Grant sonrió entre lágrimas.

—No.

Miles lo observó fijamente.

Luego volvió a mirar sus ojos, su cabello y su mano apoyada inconscientemente sobre el cuello.

El niño comprendió antes que sus hermanos.

—¿Eres nuestro papá?

Grant sintió que aquellas tres palabras rompían algo dentro de él.

—Sí.

Ninguno corrió inmediatamente a abrazarlo.

Y Grant agradeció que fuera así.

No quería una escena perfecta.

Quería algo verdadero.

Micah hizo la pregunta más sencilla:

—¿Entonces dónde estabas?

Grant tragó con dificultad.

—No sabía que ustedes existían.

—¿Ahora sí sabes?

—Ahora sí.

—¿Y vas a irte?

Grant miró a Tessa.

Después a sus cuatro hijos.

—No quiero hacerlo.

Miles extendió lentamente su pequeña mano sobre la mesa.

Era el mismo gesto con el que se había presentado horas antes.

Grant la tomó.

No recuperó seis cumpleaños aquella noche.

Ni seis Navidades.

Ni las primeras palabras.

Ni los primeros pasos.

Esos momentos habían desaparecido para siempre.

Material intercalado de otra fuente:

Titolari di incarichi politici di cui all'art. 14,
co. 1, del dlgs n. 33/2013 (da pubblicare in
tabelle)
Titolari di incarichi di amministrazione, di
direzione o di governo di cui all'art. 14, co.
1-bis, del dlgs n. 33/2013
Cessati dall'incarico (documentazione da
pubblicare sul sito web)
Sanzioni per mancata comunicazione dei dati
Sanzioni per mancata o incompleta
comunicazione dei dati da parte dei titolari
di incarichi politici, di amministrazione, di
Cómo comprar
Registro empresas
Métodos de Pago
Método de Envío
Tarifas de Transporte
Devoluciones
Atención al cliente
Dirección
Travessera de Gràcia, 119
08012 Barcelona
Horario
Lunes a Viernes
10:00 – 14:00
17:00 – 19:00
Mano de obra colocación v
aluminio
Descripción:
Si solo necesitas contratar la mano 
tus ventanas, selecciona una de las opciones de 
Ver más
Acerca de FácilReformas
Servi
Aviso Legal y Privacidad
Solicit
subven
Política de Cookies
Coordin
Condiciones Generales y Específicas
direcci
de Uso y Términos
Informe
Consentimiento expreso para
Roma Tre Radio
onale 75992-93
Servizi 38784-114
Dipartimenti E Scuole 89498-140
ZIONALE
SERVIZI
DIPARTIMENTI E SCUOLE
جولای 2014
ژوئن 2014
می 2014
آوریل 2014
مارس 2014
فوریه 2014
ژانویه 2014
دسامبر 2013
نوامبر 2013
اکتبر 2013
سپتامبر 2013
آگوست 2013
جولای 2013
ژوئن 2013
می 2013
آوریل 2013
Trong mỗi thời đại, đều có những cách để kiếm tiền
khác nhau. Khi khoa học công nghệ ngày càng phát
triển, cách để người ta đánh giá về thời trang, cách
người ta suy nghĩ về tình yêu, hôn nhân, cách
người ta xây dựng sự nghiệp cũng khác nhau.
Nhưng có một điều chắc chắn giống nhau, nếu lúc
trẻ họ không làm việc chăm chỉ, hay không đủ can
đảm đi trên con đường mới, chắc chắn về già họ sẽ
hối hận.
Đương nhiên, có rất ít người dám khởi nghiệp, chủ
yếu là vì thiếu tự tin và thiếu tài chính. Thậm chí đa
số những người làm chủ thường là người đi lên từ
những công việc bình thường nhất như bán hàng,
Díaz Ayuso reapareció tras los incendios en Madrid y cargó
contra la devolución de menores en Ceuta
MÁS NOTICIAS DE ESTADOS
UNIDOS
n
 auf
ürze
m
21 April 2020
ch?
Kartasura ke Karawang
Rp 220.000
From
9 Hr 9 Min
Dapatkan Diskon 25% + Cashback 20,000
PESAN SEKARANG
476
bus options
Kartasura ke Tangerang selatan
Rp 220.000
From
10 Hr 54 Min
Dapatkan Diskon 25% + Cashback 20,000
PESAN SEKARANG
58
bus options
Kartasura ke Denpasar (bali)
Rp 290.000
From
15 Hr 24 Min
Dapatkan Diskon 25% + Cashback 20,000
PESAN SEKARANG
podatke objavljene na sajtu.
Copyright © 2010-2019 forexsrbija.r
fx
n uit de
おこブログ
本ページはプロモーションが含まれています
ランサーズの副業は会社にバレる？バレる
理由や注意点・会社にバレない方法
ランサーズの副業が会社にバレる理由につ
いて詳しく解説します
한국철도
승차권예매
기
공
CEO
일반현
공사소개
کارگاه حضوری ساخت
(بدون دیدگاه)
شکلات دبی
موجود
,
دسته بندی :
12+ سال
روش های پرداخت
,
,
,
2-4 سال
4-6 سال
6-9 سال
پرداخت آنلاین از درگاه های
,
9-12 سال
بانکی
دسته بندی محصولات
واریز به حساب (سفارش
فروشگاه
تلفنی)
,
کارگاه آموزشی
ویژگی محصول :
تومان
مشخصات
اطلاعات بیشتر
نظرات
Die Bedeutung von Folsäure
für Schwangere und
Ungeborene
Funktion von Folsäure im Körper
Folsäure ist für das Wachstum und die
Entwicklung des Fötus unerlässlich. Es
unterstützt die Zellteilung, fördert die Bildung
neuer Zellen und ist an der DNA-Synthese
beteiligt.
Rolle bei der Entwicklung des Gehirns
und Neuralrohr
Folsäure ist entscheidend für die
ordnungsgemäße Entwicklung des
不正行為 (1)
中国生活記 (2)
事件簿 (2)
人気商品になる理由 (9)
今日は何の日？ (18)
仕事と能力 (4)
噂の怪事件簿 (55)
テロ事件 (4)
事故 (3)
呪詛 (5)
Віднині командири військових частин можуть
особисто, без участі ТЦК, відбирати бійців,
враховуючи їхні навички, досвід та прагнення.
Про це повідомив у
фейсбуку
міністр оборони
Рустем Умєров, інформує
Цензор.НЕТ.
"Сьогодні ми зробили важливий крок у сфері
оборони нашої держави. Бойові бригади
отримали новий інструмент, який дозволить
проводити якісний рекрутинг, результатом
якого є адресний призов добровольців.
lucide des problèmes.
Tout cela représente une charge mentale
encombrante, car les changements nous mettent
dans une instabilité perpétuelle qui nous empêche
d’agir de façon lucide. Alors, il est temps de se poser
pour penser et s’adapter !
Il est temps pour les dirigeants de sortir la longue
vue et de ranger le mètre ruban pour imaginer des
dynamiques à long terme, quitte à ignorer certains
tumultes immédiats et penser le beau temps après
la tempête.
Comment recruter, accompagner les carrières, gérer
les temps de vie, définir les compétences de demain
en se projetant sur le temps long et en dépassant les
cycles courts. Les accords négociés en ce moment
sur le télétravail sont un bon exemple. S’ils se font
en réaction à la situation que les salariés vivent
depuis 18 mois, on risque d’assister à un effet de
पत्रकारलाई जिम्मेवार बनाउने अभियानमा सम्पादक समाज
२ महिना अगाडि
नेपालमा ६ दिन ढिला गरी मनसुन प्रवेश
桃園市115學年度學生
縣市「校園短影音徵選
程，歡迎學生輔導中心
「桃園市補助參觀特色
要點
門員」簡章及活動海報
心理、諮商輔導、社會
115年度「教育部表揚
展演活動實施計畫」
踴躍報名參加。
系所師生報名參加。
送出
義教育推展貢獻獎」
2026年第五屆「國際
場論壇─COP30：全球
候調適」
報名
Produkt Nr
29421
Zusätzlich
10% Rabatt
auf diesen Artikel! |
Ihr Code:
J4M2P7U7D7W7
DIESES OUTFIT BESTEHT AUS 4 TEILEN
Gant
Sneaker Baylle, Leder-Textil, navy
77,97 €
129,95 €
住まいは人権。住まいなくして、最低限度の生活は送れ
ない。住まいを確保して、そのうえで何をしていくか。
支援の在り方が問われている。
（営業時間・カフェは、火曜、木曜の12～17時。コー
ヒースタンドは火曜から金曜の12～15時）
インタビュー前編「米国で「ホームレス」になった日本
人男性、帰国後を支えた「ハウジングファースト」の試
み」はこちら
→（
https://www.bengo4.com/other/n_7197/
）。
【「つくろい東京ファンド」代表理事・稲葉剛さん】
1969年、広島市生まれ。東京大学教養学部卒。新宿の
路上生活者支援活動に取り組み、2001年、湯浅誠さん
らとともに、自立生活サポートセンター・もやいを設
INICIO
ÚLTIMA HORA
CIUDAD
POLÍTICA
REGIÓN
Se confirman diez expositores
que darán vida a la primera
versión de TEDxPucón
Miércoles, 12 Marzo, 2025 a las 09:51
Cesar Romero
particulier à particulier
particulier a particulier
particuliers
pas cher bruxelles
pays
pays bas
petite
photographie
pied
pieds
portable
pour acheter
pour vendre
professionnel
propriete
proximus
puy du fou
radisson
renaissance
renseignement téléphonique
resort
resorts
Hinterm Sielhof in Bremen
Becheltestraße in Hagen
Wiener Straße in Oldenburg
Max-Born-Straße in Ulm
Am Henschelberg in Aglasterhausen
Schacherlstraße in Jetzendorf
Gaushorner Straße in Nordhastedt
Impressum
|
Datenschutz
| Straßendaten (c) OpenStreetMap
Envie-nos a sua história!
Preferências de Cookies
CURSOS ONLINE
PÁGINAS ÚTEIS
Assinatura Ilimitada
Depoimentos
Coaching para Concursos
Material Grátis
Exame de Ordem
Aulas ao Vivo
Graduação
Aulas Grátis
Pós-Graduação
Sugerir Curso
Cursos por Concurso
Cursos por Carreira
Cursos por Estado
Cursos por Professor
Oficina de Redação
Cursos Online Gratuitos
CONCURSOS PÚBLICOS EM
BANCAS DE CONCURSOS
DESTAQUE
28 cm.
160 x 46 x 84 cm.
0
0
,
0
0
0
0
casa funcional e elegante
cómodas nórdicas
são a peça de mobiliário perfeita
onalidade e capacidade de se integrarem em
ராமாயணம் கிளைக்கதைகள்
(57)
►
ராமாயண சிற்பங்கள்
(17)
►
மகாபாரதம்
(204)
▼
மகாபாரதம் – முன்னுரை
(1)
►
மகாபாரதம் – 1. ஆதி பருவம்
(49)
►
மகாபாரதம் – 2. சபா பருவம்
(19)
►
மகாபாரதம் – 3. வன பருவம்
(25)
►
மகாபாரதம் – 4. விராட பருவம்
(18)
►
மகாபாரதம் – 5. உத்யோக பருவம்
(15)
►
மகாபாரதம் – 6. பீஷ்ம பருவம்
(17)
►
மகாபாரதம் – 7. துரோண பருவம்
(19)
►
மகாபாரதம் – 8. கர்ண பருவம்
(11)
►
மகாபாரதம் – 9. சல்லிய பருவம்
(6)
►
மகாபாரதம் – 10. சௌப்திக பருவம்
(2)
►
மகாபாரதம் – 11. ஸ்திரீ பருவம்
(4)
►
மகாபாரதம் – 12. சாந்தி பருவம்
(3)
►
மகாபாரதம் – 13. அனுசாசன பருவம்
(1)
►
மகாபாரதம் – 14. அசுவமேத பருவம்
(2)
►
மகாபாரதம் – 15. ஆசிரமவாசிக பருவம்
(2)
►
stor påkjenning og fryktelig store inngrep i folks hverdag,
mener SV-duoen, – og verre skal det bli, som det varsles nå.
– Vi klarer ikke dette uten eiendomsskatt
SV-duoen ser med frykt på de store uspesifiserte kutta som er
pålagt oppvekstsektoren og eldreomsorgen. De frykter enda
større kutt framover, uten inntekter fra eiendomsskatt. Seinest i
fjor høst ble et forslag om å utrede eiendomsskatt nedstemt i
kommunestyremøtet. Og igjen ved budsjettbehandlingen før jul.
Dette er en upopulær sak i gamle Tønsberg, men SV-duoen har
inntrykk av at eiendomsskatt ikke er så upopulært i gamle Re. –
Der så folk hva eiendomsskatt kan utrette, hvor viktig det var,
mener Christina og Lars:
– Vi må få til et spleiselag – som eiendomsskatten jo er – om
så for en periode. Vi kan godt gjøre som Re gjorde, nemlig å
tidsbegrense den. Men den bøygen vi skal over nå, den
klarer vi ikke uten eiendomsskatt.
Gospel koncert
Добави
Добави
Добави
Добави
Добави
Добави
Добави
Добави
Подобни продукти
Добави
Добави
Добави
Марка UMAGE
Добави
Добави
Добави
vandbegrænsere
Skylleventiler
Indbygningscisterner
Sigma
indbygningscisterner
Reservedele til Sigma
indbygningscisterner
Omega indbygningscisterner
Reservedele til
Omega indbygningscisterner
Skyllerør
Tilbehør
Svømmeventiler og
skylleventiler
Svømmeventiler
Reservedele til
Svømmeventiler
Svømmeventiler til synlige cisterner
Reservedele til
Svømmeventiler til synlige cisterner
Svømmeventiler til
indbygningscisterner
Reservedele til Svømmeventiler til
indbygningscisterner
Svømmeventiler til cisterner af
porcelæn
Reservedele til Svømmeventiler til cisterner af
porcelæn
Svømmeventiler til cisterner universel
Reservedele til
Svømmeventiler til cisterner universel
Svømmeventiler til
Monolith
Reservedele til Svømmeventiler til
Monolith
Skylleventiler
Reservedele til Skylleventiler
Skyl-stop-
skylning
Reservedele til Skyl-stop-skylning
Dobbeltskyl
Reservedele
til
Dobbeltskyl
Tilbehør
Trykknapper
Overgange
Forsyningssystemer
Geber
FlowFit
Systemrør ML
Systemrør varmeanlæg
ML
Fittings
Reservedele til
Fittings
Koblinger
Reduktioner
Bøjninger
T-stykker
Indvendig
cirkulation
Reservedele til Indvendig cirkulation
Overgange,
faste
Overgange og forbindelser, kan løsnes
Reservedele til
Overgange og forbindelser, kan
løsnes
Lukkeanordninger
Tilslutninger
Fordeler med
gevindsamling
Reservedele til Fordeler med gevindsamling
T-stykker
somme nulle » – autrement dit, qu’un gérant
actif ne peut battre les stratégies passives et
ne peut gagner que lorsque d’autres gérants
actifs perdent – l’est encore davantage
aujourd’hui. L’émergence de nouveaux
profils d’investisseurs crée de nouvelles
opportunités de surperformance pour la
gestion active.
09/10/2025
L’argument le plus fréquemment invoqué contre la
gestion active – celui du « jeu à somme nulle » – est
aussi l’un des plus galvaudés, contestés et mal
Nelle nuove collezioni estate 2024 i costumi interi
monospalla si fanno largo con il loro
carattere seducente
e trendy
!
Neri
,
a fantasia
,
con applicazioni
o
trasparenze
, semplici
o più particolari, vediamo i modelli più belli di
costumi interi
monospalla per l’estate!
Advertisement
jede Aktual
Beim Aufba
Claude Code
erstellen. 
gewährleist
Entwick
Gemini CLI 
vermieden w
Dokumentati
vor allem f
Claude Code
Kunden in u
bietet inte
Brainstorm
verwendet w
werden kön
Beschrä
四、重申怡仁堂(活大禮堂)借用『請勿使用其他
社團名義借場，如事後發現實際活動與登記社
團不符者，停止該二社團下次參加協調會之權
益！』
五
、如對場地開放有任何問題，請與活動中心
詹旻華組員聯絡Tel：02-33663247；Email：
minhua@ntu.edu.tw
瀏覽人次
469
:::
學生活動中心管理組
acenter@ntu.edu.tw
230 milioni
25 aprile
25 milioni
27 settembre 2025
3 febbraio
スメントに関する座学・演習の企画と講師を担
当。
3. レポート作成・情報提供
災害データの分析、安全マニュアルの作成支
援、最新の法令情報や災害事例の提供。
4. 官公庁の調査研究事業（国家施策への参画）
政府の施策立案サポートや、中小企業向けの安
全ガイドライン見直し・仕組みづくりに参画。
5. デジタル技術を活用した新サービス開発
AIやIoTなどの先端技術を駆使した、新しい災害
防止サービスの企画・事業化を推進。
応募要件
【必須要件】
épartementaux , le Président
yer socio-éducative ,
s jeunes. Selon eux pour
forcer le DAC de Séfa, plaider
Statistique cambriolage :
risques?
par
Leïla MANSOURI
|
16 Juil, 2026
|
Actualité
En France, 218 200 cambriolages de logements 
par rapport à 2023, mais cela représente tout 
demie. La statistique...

Tampoco recuperó inmediatamente a Tessa.

Había demasiado dolor entre ambos para fingir que seis años podían borrarse con una explicación.

Pero comenzó a aparecer.

Primero en desayunos.

Después en tardes en el parque.

Luego en reuniones escolares y cuentos antes de dormir.

Sin exigir que lo llamaran papá.

Sin comprar su cariño.

Simplemente estando allí.

Meses después, Grant estaba ayudando a los cuatro a construir un enorme castillo de cartón cuando Tessa apareció en la puerta.

—Se supone que debían estar durmiendo.

Cuatro voces protestaron simultáneamente.

Grant levantó las manos.

—Soy inocente.

Tessa sonrió.

Era la primera vez que Grant veía aquella sonrisa dirigida hacia él en seis años.

No significaba que todo estuviera arreglado.

Significaba algo mejor.

Que quizá todavía podían construir algo nuevo.

Grant había pasado años creyendo que su mayor obligación era proteger el apellido Hollowell.

Ahora cuatro niños llevaban pijamas idénticos frente a él, discutiendo sobre dónde colocar una torre de cartón.

Y finalmente comprendió qué era realmente una herencia.

No era una empresa.

No era dinero.

No era un apellido.

Era el tiempo que entregabas a las personas que amabas.

Su madre le había robado seis años.

Grant no podía recuperarlos.

Pero mientras Miles le entregaba un rollo de cinta y sus hermanos gritaban instrucciones contradictorias, tomó silenciosamente la única decisión que todavía estaba en sus manos:

Nadie volvería a decidir por él qué familia merecía amar.